Washington, DC — John Taylor, President & CEO of the National Community Reinvestment Coalition (NCRC) today made this statement about proposals in Congress for Fannie Mae and Freddie Mac, and federal agency proposals on the Qualified Residential Mortgage (QRM):

“How we address Fannie Mae and Freddie Mac, and the definition of the Qualified Residential Mortgage, will determine who is able to get a loan in America going forward. The question is, will we limit homeownership to only the well heeled, or will we ensure broader access while protecting against the kinds of greedy and malfeasant practices that led to the financial crisis. So far, the answer from Congress and the Administration is that they would like to limit homeownership to the well heeled.

“The Qualified Residential Mortgage definition is one of the most important issues coming out of Dodd Frank. It will determine who will be able to get quality, affordable home financing in this country. If we require 20% down payments to get a loan, we will ensure broad swaths of working and middle class people will not be able to get a loan.”

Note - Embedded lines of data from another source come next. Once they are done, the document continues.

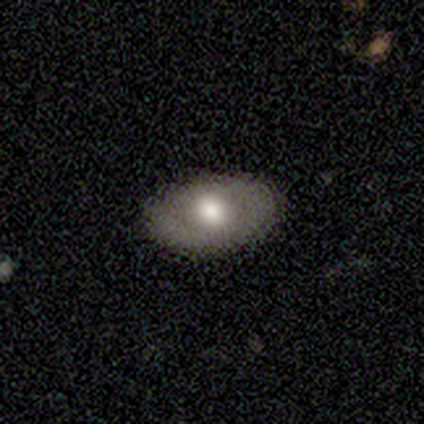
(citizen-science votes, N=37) A smooth galaxy with no disk features (57%) that is in between round and cigar-shaped (90%).

Vote fractions:
- Smooth or featured? smooth: 57% / featured or disk: 38% / star or artifact: 5%
- How rounded? in between: 90% / round: 5% / cigar-shaped: 5%
- Merging? none: 91% / minor disturbance: 6% / major disturbance: 3% / merger: 0%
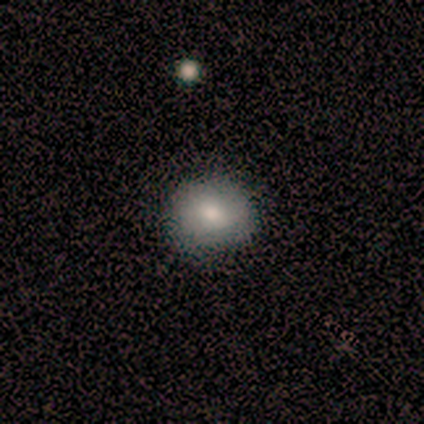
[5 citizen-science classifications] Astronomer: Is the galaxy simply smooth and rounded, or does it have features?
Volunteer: smooth — 60% (runner-up: star or artifact, 40%).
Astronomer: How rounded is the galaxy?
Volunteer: in between — 67%.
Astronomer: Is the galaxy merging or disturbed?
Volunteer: none — 100%.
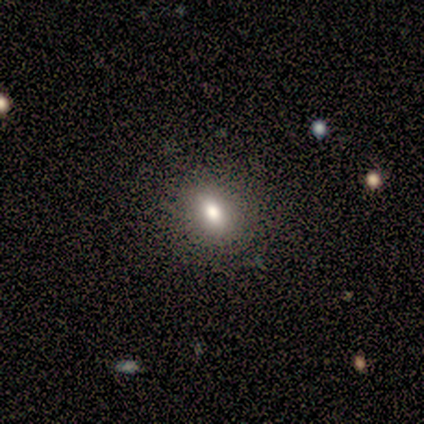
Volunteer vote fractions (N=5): This appears to be a smooth galaxy with no disk features (60%) that is round (67%). Merging: none (100%).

“When you have a mortgage finance system where rampant greed and malfeasance are allowed to proliferate, you will get poor outcomes for consumers. Rather than continuing to work to make sure we have the right kinds of protections in place prevent risky and abusive lending, we are going down the path of making homeownership more expensive and unaffordable for most people. Do we really want to shut our children out of the dream of homeownership?

 

About the National Community Reinvestment Coalition (NCRC):
The National Community Reinvestment Coalition is an association of more than 600 community-based organizations that promote access to basic banking services, including credit and savings, to create and sustain affordable housing, job development, and vibrant communities for America’s working families.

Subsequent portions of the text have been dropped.